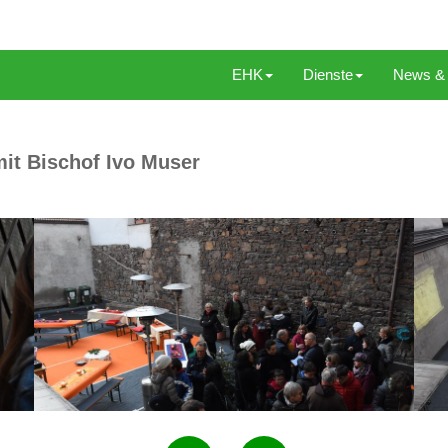
EHK
Dienste
News & 
it Bischof Ivo Muser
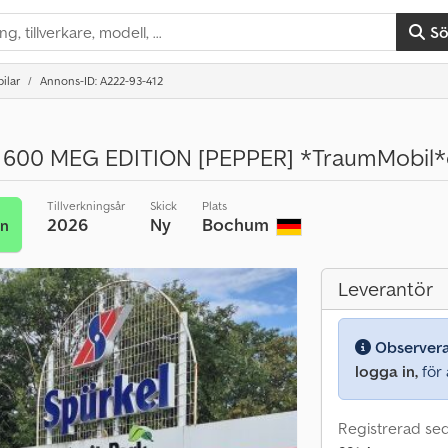
S
ilar
Annons-ID: A222-93-412
00 MEG EDITION [PEPPER] *TraumMobil*o
Tillverkningsår
Skick
Plats
2026
Ny
Bochum
an
Leverantör
Observer
logga in,
för a
Registrerad se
_ _ _ _
__WHAT YOU NEED TO DO__. For this exercise, retype the listing above word for word and omit the pictures.

__YOUR SOLUTION__.
EHK
Dienste
News & 
it Bischof Ivo Muser
S
ilar
Annons-ID: A222-93-412
00 MEG EDITION [PEPPER] *TraumMobil*o
Tillverkningsår
Skick
Plats
2026
Ny
Bochum
an
Leverantör
Observer
logga in,
för a
Registrerad se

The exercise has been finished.